DATA SECTION
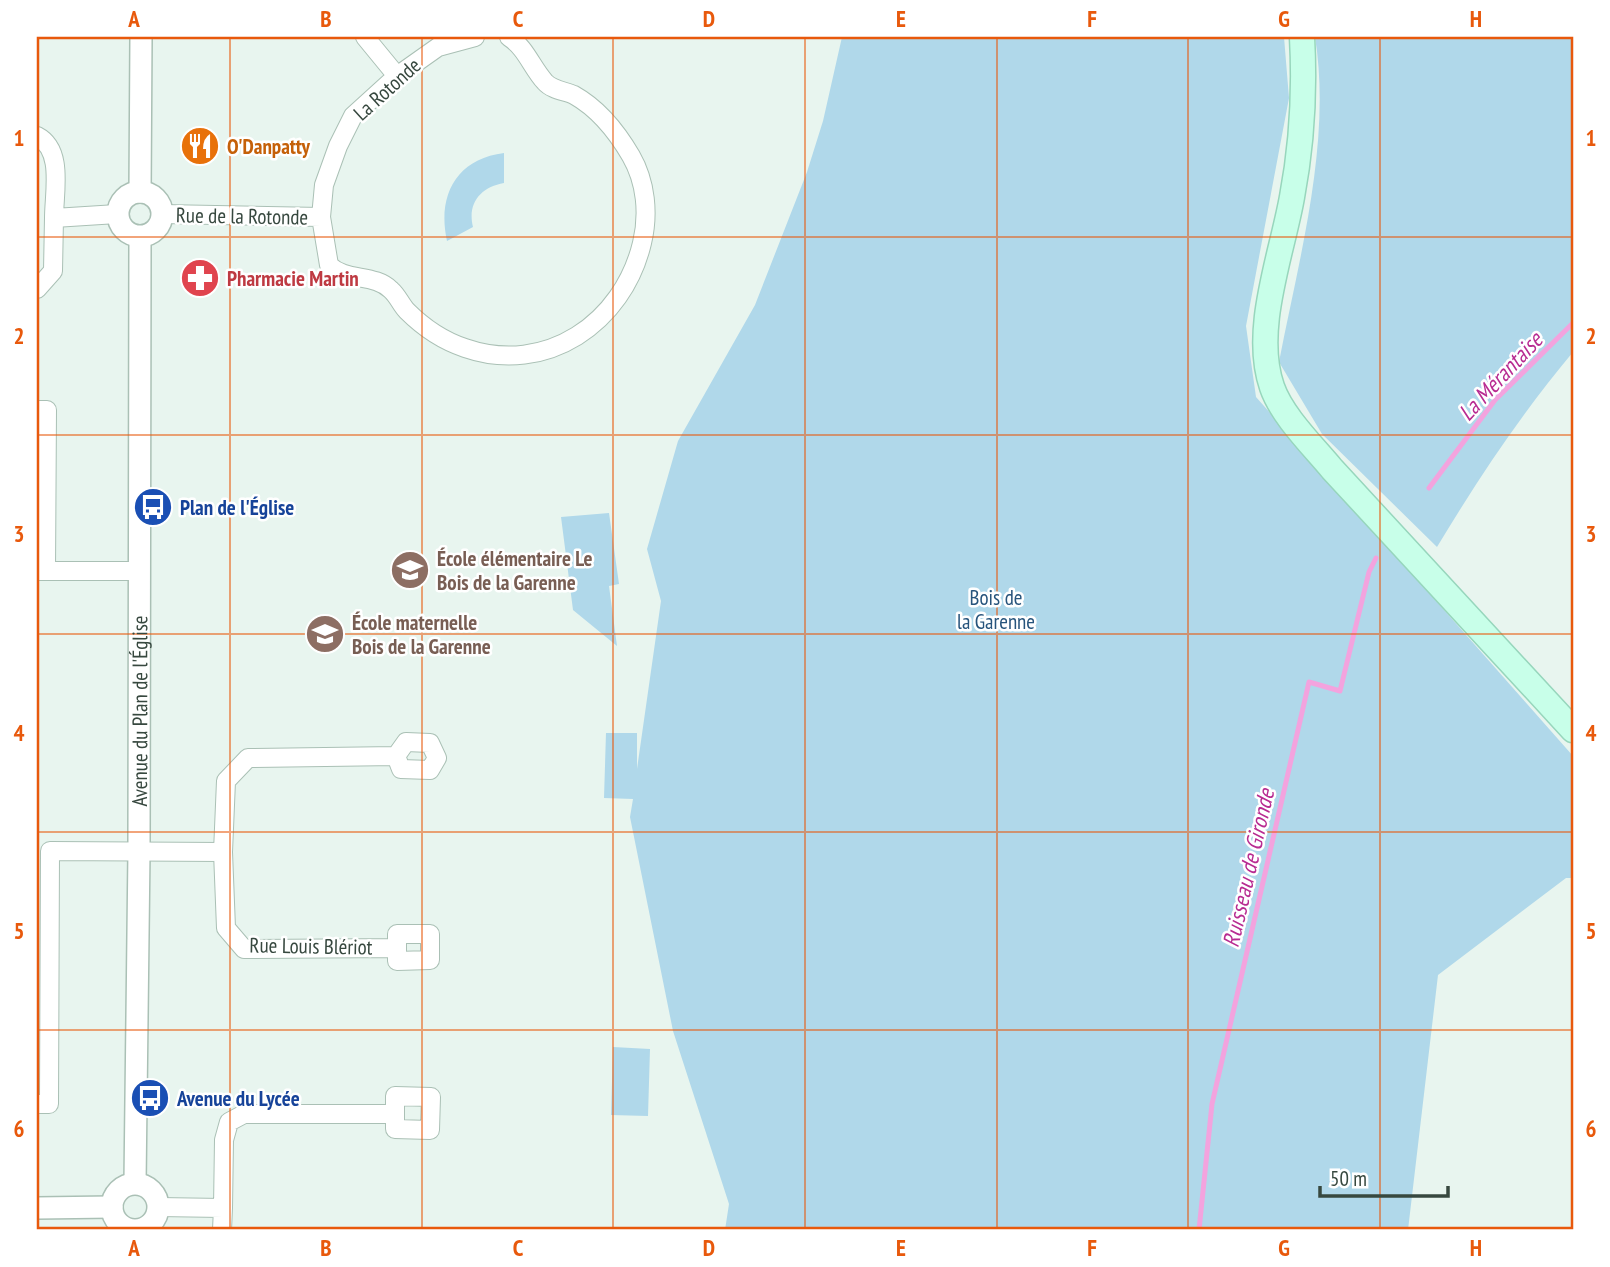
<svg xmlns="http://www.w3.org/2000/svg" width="1610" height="1267" font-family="'PT Sans Narrow',sans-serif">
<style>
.green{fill:#b0d8ea}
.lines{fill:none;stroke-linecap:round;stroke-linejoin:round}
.stream{stroke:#f3a3de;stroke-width:5}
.minor-casing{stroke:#aac0b5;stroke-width:20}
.tertiary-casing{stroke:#aac0b5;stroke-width:24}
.secondary-casing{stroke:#97d6bc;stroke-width:27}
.minor{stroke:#fff;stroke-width:18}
.tertiary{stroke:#fff;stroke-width:21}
.secondary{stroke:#c8ffe9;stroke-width:24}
.grid{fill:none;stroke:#e8590c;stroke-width:2;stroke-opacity:0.55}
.labels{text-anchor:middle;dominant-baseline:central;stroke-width:5;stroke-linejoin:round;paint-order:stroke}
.street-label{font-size:21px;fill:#37483f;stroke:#fff}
.food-label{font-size:21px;font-weight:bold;fill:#c56008;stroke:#fff;text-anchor:start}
.health-label{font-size:21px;font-weight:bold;fill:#be3a42;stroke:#fff;text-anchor:start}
.transit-label{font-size:21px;font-weight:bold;fill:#164399;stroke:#fff;text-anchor:start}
.education-label{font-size:21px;font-weight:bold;fill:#785e54;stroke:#fff;text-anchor:start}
.park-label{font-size:21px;fill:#27547c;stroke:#fff}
.water-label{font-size:23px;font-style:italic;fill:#b82c92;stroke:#fff}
.neatline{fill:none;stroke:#e8590c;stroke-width:2.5}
.grid-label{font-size:23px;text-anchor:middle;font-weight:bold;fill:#e8590c}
</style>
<rect width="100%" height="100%" fill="#e8f5ef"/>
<!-- green -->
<path class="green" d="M842,37h442l5,61 -43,228 10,71 317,359v122h-7l-128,97 -30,255h-683l4,-26 -56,-173 -43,-214 3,-18 -29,-1 2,-65h31v36l24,-168 -14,-52 31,-108 77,-136 52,-133 16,-51z
M1315,37h258v315c-51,61 -95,127 -136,195l-115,-113 -43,-72c20,-104 53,-220 36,-325z
M504,153v30c-23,4 -37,20 -31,44l-26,14c-10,-45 9,-82 57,-88z
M609,513l10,71 -10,2 8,60 -44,-36 -12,-93z
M613,1047l37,2 -2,67 -37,-1z"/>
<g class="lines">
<!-- stream -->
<path class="stream" d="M1429,488l66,-88 78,-77
M1199,1230l13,-126 97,-422 31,9 29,-119 7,-14"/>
<!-- minor casing -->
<g class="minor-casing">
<path id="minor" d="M365,37l32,39
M475,37l-37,10 -41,29 -44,40 -15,30 -14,39 -3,32 8,48c17,17 45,8 62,25 7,6 10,15 16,21 16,16 37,30 58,37 81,28 158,-25 177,-105 7,-29 4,-61 -11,-87 -14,-24 -32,-47 -57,-61 -9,-4 -22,-5 -29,-13 -13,-14 -19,-34 -36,-45
M37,136c27,14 17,56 17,82l63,-4
M162,214l159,3
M37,289l16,-18 1,-53
M37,410h10l-1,161
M37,571h101
M223,852l3,-71 22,-23 148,-2 5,13 29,1 7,-12 -7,-15 -24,-1 -10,14
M397,934h33v26l-33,1z
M37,1104h12l1,-253 173,1 3,76 18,21 153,-1
M158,1207l65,1 -1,22
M223,1208l1,-68 5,-18 15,-8h151v15l35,1 1,-33 -36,-1v18"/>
</g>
<!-- tertiary casing -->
<g class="tertiary-casing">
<g id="tertiary">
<circle cx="140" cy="214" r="22"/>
<path d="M140,192l1,-155"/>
<path id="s1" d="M135,1183l4,-332 1,-614"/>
<circle cx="135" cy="1207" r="23"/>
<path d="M37,1208l75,-1"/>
</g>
</g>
<!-- secondary casing -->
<g class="secondary-casing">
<path id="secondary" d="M1302,37c3,54 0,107 -10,160 -10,57 -40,133 -20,190 10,29 41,59 60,82l241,261"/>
</g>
<!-- minor -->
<use href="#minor" class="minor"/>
<!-- tertiary -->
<use href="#tertiary" class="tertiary"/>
<!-- secondary -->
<use href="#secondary" class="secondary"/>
</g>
<!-- grid -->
<path class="grid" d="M230,37v1193M422,37v1193M613,37v1193M805,37v1193M997,37v1193M1188,37v1193M1380,37v1193M37,237h1536M37,435h1536M37,634h1536M37,832h1536M37,1030h1536"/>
<!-- icons -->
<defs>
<g id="restaurant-disc" transform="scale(2.0125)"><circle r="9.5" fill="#e8710a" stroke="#fff"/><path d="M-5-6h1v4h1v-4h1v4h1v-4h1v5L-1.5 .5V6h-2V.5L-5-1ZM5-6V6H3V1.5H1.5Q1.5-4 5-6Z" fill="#fff"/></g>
<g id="pharmacy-disc" transform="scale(2.0125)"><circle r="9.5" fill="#e0444e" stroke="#fff"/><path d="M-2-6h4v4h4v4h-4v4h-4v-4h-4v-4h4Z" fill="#fff"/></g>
<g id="bus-disc" transform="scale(2.0125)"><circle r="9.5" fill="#1a4fb4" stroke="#fff"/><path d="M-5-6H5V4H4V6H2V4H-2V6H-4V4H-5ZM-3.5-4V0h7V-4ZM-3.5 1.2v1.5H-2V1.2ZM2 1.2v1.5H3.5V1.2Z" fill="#fff"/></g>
<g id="school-disc" transform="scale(2.0125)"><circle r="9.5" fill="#8d6e63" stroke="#fff"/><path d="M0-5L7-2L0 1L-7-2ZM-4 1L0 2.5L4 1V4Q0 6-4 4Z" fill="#fff"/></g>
</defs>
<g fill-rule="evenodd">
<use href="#restaurant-disc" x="200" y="146"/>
<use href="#pharmacy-disc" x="200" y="278"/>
<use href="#bus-disc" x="153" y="507"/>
<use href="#school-disc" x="410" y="570"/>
<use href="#school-disc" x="325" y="634"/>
<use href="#bus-disc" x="150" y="1098"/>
</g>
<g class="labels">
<!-- street labels -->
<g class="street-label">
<text transform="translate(387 89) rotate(-42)">La Rotonde</text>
<text transform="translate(242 216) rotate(1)">Rue de la Rotonde</text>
<text stroke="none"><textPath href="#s1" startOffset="472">Avenue du Plan de l'Église</textPath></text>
<text transform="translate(311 946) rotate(1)">Rue Louis Blériot</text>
</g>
<!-- food labels -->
<g class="food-label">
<text x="227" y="146">O'Danpatty</text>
</g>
<!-- health labels -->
<g class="health-label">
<text x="227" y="278">Pharmacie Martin</text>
</g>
<!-- transit labels -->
<g class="transit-label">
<text x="180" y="507">Plan de l'Église</text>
<text x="177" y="1098">Avenue du Lycée</text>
</g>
<!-- education labels -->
<g class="education-label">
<text x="437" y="558">École élémentaire Le<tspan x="437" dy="24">Bois de la Garenne</tspan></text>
<text x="352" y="622">École maternelle<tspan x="352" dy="24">Bois de la Garenne</tspan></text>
</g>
<!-- park labels -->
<g class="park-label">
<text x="996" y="597">Bois de<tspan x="996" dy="24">la Garenne</tspan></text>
</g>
<!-- water labels -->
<g class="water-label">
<text transform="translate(1500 376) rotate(-47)">La Mérantaise</text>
<text transform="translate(1248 868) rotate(-77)">Ruisseau de Gironde</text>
</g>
</g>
<!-- border -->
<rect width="1610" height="1267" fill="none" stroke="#ffffff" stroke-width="77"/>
<!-- scale -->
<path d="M1320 1186v10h128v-10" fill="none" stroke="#37483f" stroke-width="3.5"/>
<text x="1330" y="1186" font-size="21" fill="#37483f" stroke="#ffffff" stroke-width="5" paint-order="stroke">50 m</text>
<rect x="38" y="38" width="1534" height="1190" class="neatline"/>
<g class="grid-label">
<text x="134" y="27">A</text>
<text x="326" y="27">B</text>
<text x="518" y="27">C</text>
<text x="709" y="27">D</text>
<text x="901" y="27">E</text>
<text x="1092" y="27">F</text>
<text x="1284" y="27">G</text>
<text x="1476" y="27">H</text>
<text x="19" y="146">1</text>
<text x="1591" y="146">1</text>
<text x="19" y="344">2</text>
<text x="1591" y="344">2</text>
<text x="19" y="542">3</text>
<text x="1591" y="542">3</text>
<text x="19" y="741">4</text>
<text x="1591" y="741">4</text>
<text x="19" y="939">5</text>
<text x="1591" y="939">5</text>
<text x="19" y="1137">6</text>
<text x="1591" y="1137">6</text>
<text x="134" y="1256">A</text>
<text x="326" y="1256">B</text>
<text x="518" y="1256">C</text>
<text x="709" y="1256">D</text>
<text x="901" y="1256">E</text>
<text x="1092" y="1256">F</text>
<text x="1284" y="1256">G</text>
<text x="1476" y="1256">H</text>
</g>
</svg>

YOUR INSTRUCTIONS
Reproduce only the lines above spanning from the line containing "M397,934h33v26l-33,1z" through the line containing "<!-- street labels -->", word for word.

PROBLEM SOLUTION
M397,934h33v26l-33,1z
M37,1104h12l1,-253 173,1 3,76 18,21 153,-1
M158,1207l65,1 -1,22
M223,1208l1,-68 5,-18 15,-8h151v15l35,1 1,-33 -36,-1v18"/>
</g>
<!-- tertiary casing -->
<g class="tertiary-casing">
<g id="tertiary">
<circle cx="140" cy="214" r="22"/>
<path d="M140,192l1,-155"/>
<path id="s1" d="M135,1183l4,-332 1,-614"/>
<circle cx="135" cy="1207" r="23"/>
<path d="M37,1208l75,-1"/>
</g>
</g>
<!-- secondary casing -->
<g class="secondary-casing">
<path id="secondary" d="M1302,37c3,54 0,107 -10,160 -10,57 -40,133 -20,190 10,29 41,59 60,82l241,261"/>
</g>
<!-- minor -->
<use href="#minor" class="minor"/>
<!-- tertiary -->
<use href="#tertiary" class="tertiary"/>
<!-- secondary -->
<use href="#secondary" class="secondary"/>
</g>
<!-- grid -->
<path class="grid" d="M230,37v1193M422,37v1193M613,37v1193M805,37v1193M997,37v1193M1188,37v1193M1380,37v1193M37,237h1536M37,435h1536M37,634h1536M37,832h1536M37,1030h1536"/>
<!-- icons -->
<defs>
<g id="restaurant-disc" transform="scale(2.0125)"><circle r="9.5" fill="#e8710a" stroke="#fff"/><path d="M-5-6h1v4h1v-4h1v4h1v-4h1v5L-1.5 .5V6h-2V.5L-5-1ZM5-6V6H3V1.5H1.5Q1.5-4 5-6Z" fill="#fff"/></g>
<g id="pharmacy-disc" transform="scale(2.0125)"><circle r="9.5" fill="#e0444e" stroke="#fff"/><path d="M-2-6h4v4h4v4h-4v4h-4v-4h-4v-4h4Z" fill="#fff"/></g>
<g id="bus-disc" transform="scale(2.0125)"><circle r="9.5" fill="#1a4fb4" stroke="#fff"/><path d="M-5-6H5V4H4V6H2V4H-2V6H-4V4H-5ZM-3.5-4V0h7V-4ZM-3.5 1.2v1.5H-2V1.2ZM2 1.2v1.5H3.5V1.2Z" fill="#fff"/></g>
<g id="school-disc" transform="scale(2.0125)"><circle r="9.5" fill="#8d6e63" stroke="#fff"/><path d="M0-5L7-2L0 1L-7-2ZM-4 1L0 2.5L4 1V4Q0 6-4 4Z" fill="#fff"/></g>
</defs>
<g fill-rule="evenodd">
<use href="#restaurant-disc" x="200" y="146"/>
<use href="#pharmacy-disc" x="200" y="278"/>
<use href="#bus-disc" x="153" y="507"/>
<use href="#school-disc" x="410" y="570"/>
<use href="#school-disc" x="325" y="634"/>
<use href="#bus-disc" x="150" y="1098"/>
</g>
<g class="labels">
<!-- street labels -->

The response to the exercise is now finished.